My nightly childhood prayer always included a plea for protection against fire. The embers of my fire-fear were fanned by a terrifying episode of Little House on the Prairie in which Mrs. Garvey and Mary's baby boy were trapped on the second floor of the Blind School during a fire, and died a terrible death amid the ferocious flames. (The episode, according to Wikipedia, is called May We Make Them Proud). Who wrote this stuff, anyway? Didn't they think of the innocent little girls who would henceforth be scared out of a good night's sleep?

I habitually said other prayers as a child: some trivial; some monumental. Once I saw a van run over a little child. The little girl-- she couldn't have been more than 3 years old-- darted out into the street before her mother could grab her hand. In one, slow-motion, underwater, dream-sequence moment, a joyful 4th of July at the park was transformed into a nightmare as the girl slid underneath the tires of an oncoming van. My sister and I were frozen in time: our mouths were agape and our feet quick-dried in concrete as we watched the scene unfold. Mama rushed into the road, where the little girl's in-shock mother was shaking the unconscience girl, trying in vain to reverse time and make her child whole in the only way she knew how. My Mama tried to tell the mother, "stop shaking her; this will make it worse," but Mama didn't speak Spanish and the mother didn't speak English. My Dad ran to call an ambulance, and my sister and I stood still, as if someone had pushed paused via invisible remote control. The scene is seared into my brain as if by hot-iron branding. I prayed for that little girl throughout most of my childhood.
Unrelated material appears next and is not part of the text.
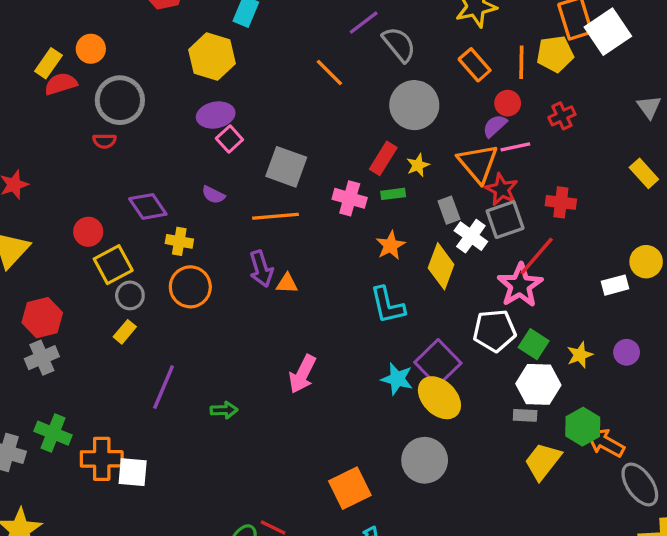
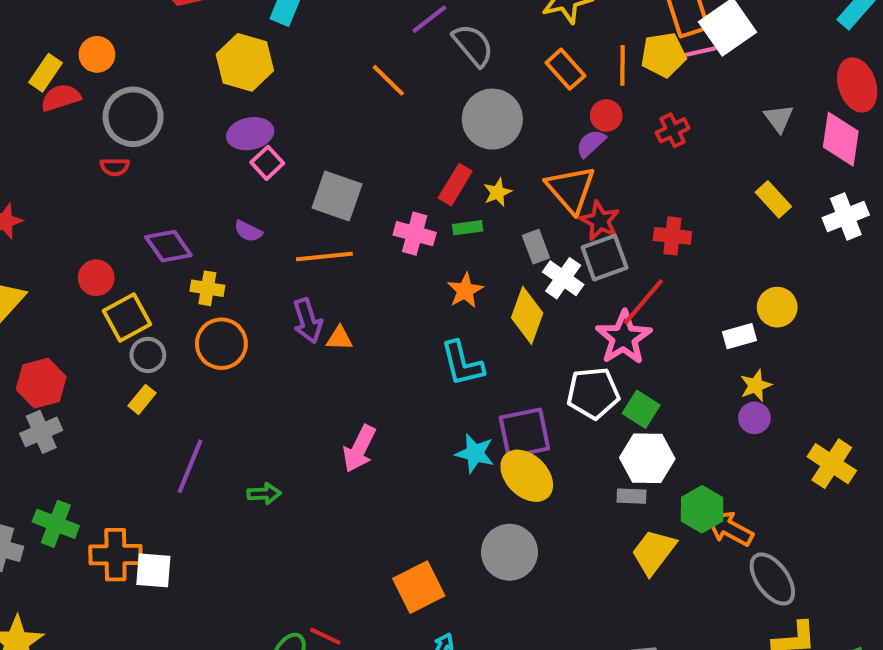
pink line: (515, 147) -> (698, 52), moved
yellow star: (580, 355) -> (756, 385), moved
purple square: (438, 363) -> (524, 433), turned 33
To this day, I don't know if she made it.

As a spiritual discipline, prayer is one of the most mysterious. We never know for certain whether our prayers do any good to those for whom we pray. But I can attest to the change that takes place in the one doing the praying. It is, for example, very difficult to be angry about a traffic jam when you are offering up a prayer for those involved in the accident. Yesterday traffic rolled to a stand-still as the kids and I headed to our weekly lunch-date with Tobin. As we rounded a curve, I peered at the shoulder and saw the shattered remains of what was once a bright yellow motorcycle. I said, "Girls, let's say a little prayer for the person who crashed that motorcycle." Eleanor inquired, as if questioning my prayer triage decision, "Mama, what about that motorcycle? We should ask God to fix that motorcycle too, shouldn't we?" Hmm, I guess so...since it was such a pretty yellow and all...
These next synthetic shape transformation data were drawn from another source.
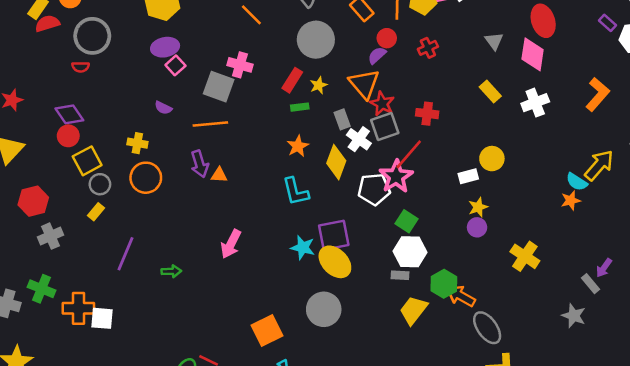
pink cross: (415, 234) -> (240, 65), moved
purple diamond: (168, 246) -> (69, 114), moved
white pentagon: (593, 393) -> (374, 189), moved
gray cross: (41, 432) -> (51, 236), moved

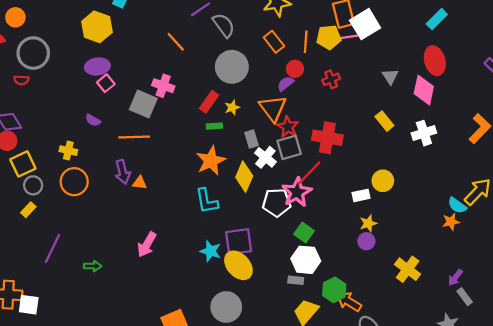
red cross: (427, 114) -> (327, 138), size x1.5
orange star: (298, 146) -> (211, 161), size x1.5
purple arrow: (604, 268) -> (455, 278), moved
In my line of work, I read a lot of files that contain horrific stories of abused children. An infant whose head is permanently misshapen because he spent so much time being ignored in his carseat. A 2 year old whose mother's boyfriend routinely bit him in the face as punishment. A mother so strung out on drugs that she didn't notice her 3 and 5 year old starting fires in the kitchen. Reading these stories, I feel helpless. I feel anger, despair, hopelessness. I stop working for a moment, and pray that this child, and this child, and this child will know what it is to be loved.

Today Eleanor's question told me that she's entered an age of awareness: a knowledge that we don't control the world, and that sometimes bad things will happen.

And so, I offer this prayer:

For children losing their innocence with the dawning of the awareness of suffering.

For children who have nowhere to turn when they feel afraid.

For children whose daily lives are scarier than our worst nightmares.

God, in your mercy, hear this prayer.